Copy every line of text in the listing below character for character, leaving out the bracketed picture markers.
====
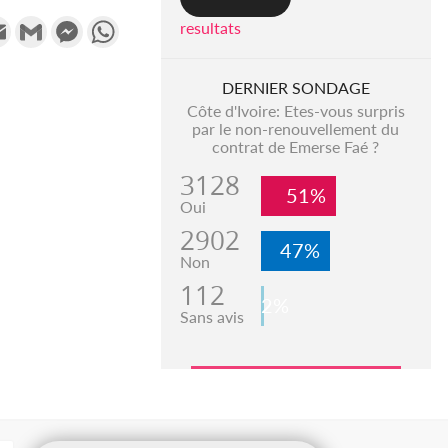
k
tter
Email
Gmail
Messenger
WhatsApp
resultats
DERNIER SONDAGE
Côte d'Ivoire: Etes-vous surpris
par le non-renouvellement du
contrat de Emerse Faé ?
3128
51%
Oui
2902
47%
Non
112
2%
Sans avis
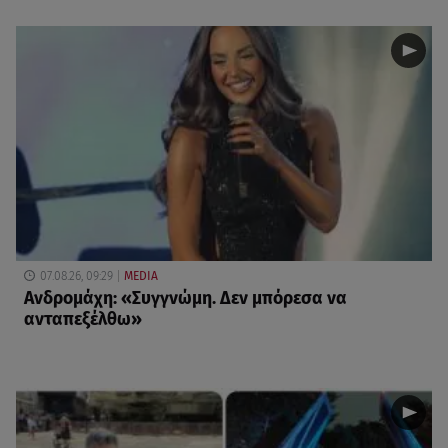
07.08.26, 09:29
MEDIA
Ανδρομάχη: «Συγγνώμη. Δεν μπόρεσα να
ανταπεξέλθω»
====
Reply to the exercise
k
tter
Email
Gmail
Messenger
WhatsApp
resultats
DERNIER SONDAGE
Côte d'Ivoire: Etes-vous surpris
par le non-renouvellement du
contrat de Emerse Faé ?
3128
51%
Oui
2902
47%
Non
112
2%
Sans avis
07.08.26, 09:29
MEDIA
Ανδρομάχη: «Συγγνώμη. Δεν μπόρεσα να
ανταπεξέλθω»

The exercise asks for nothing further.